Why does the signal to noise ratio decrease when using high ISO speeds (e.g 3200) when shooting at night with a digital camera?
The Signal to Noise Ratio (SNR) does not decrease when the ISO setting is increased. SNR gets worse because there is less light around at night, and therefore less signal. Also noise will be higher if you use a longer exposure due to dark current and other electrical sources.
The reason to increase ISO is to boost the signal before digitizing to prevent even more noise.
With a digital camera, upping the ISO rating is achieved by aplifying the signal from the sensor. There will always be some random noise, and upping the ISO aplifies this, to the extent that it can start to become noticeable.
Different cameras behave differently in this respect, with the general case that a larger, more modern sensor will have better results then an older or smaller sensor (So a full frame DSLR like the Canon 5D mkII will outperfrom an older Canon 20D or a smaller Canon IXUS)
When you increase ISO you effectively increase amplification of the signal from sensor.

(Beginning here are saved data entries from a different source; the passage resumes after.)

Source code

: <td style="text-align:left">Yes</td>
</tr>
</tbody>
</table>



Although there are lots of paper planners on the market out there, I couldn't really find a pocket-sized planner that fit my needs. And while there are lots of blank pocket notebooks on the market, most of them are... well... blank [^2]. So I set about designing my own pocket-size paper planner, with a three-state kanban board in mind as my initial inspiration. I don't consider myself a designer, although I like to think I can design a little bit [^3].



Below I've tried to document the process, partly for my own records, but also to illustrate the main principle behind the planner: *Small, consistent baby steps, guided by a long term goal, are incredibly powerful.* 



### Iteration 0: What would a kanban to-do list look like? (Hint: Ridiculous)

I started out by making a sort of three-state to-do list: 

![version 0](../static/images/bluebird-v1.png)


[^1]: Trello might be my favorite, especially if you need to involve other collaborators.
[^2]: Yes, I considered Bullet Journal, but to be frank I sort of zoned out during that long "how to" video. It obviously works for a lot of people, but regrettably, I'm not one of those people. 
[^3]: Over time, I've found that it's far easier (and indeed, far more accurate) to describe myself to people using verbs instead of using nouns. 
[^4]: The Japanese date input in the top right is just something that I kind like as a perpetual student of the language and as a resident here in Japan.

There is always some noise present in signal, so when you amplify signal you also amplify this noise.
I'm not sure, but i think amplification process itself may introduce more noise.
Also at night there is little light, so signal to noise ratio is worse - so noise is going to be more noticeable.
As Rowland Shaw stated above sensors differ in they ability to capture light and dealing with noise. In general larger sensors tend to perform better - they usually have larger pixels, which means each pixel gets more light. Manufacturers keep working on sensor technology so newer sensors also tend to perform better than older ones.